I'm having a puzzling problem with %lld conversion handling
in ap_php_snprintf, and it seems to be gcc version-dependent.
I found this problem through Statgrab, which has this macro:
#define PHP_SG_ADD_LLVAL(rtz, key, val) { \
char tmp[256]; \
int tmp_len = snprintf((char *)&tmp, sizeof(tmp) - 1, "%lld", val); \
add_assoc_stringl_ex(rtz, key, sizeof(key), tmp, tmp_len, 1); \
}
main/snprintf.[hc]:
#define snprintf ap_php_snprintf
PHPAPI int ap_php_snprintf(char *buf, size_t len, const char *format,...)

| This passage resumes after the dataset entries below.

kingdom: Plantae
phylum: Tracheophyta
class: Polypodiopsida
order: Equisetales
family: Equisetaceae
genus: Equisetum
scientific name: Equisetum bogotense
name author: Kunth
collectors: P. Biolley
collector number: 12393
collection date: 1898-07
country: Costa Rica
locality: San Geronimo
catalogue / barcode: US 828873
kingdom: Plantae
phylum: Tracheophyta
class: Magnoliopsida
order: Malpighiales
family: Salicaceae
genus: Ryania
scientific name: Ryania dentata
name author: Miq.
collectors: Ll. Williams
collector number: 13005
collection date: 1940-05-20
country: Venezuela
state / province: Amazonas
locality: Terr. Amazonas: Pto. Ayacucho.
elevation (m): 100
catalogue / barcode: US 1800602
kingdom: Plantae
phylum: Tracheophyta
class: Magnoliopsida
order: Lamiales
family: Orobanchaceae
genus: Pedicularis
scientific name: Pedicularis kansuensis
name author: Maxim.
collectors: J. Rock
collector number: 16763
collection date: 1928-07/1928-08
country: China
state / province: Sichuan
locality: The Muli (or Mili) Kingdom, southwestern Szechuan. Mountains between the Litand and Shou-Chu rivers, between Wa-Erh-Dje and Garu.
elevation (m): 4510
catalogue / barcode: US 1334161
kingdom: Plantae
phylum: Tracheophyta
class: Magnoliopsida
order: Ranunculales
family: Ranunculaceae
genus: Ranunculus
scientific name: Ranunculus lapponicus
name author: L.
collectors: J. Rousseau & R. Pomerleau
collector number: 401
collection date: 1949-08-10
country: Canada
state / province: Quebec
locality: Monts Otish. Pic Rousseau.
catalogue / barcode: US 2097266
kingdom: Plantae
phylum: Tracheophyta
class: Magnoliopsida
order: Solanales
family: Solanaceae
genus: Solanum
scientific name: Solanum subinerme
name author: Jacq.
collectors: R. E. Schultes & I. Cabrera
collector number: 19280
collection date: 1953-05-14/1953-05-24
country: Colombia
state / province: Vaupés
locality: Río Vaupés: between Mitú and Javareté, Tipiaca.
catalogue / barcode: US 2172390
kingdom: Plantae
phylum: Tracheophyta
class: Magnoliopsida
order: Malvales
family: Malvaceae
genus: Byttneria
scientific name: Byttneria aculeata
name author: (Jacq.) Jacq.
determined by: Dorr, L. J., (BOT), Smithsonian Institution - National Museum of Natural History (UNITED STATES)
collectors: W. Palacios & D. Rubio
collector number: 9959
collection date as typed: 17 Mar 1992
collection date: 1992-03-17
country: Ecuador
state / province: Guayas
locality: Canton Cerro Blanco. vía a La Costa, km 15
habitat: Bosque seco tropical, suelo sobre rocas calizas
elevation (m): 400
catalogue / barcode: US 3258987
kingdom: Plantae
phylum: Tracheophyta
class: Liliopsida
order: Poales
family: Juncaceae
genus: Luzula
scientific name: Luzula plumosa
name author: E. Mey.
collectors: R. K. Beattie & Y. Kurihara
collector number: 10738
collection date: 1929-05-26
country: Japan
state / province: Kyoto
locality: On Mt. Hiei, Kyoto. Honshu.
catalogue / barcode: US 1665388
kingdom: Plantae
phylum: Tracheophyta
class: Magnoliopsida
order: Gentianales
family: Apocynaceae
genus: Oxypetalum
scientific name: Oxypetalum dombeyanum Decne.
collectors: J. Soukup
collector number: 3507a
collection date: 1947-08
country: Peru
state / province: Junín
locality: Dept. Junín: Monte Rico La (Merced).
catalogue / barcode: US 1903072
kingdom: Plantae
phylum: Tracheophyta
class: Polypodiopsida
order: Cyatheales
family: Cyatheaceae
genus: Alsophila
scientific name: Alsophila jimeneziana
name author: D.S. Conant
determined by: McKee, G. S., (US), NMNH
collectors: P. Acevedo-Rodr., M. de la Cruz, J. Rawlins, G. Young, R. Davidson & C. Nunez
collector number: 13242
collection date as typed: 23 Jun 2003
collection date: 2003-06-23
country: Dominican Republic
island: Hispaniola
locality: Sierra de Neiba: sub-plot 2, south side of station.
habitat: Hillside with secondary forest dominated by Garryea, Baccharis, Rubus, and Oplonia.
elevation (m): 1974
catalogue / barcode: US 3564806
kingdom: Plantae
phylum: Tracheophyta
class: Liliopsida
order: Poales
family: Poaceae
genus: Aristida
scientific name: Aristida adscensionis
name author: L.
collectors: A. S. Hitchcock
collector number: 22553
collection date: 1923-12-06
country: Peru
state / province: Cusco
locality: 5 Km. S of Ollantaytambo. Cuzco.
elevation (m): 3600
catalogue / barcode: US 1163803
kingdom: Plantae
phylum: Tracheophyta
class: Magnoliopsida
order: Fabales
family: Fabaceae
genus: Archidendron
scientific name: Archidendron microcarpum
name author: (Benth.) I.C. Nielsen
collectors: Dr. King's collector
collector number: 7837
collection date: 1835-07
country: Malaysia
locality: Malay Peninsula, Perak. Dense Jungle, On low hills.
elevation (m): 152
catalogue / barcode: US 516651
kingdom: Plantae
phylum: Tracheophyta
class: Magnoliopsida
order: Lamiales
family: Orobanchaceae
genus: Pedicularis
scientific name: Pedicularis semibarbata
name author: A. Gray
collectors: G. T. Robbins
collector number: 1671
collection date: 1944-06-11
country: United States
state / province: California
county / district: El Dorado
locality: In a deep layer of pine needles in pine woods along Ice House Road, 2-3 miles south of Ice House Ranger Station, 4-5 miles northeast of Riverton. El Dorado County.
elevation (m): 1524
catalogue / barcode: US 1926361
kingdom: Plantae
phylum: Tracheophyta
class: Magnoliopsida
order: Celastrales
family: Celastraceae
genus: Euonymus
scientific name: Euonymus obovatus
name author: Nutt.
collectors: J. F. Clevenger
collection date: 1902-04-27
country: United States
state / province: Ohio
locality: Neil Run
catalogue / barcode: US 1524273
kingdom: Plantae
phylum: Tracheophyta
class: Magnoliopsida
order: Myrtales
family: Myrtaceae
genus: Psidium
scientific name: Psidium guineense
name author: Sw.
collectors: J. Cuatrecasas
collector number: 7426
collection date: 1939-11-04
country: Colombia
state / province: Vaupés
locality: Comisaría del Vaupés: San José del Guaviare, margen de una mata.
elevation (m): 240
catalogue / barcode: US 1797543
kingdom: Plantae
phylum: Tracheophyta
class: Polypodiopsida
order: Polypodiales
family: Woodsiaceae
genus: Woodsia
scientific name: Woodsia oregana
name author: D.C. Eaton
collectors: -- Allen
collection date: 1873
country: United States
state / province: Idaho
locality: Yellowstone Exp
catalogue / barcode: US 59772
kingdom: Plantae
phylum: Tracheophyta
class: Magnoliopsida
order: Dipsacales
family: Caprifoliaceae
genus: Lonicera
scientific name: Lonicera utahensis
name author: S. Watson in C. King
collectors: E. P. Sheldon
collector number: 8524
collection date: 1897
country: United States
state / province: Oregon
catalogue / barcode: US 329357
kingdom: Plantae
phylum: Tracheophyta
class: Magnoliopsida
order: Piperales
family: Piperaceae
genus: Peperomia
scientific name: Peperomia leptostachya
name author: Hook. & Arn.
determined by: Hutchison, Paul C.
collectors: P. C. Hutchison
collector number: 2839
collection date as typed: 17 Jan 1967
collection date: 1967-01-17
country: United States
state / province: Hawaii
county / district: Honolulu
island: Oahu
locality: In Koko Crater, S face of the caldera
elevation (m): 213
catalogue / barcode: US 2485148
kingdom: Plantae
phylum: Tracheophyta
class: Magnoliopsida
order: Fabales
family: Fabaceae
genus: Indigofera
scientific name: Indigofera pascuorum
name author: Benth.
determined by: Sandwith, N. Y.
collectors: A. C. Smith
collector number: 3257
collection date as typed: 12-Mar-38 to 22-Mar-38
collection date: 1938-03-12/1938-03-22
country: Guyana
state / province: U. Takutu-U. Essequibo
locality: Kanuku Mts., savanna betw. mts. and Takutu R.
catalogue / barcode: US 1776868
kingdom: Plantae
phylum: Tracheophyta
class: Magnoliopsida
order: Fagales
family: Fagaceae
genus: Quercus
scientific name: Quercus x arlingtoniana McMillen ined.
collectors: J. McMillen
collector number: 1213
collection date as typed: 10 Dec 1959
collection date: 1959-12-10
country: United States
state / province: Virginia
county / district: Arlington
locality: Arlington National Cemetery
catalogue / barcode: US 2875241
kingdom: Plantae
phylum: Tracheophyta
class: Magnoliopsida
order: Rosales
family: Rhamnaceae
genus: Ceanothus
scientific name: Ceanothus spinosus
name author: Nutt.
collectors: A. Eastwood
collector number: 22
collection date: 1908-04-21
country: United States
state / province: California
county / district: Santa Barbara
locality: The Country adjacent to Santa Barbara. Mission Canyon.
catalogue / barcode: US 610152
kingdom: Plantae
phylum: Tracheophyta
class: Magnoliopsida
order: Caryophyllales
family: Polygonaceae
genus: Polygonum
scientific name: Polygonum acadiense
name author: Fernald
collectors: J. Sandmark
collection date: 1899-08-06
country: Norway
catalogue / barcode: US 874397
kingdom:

The above macro works fine on some machines, and produces "%ld" on others.
I have these configurations:
working: two FreeBSD-4 boxes (cc is 2.95.4), one of these has PHP 4.3.9
installed, the other one 5.0.3
broken: FreeBSD-5 (cc is 3.4.2 [FreeBSD] 20040728), PHP 4.3.10,
RHEL3 (cc is 3.2.3 20030502 (Red Hat Linux 3.2.3-42)), PHP 4.3.10
I don't see much in common between the broken installs except the major
versions of the compilers.
Has anyone else seen this?
--
How many Vietnam vets does it take to screw in a light bulb?
You don't know, man. You don't KNOW.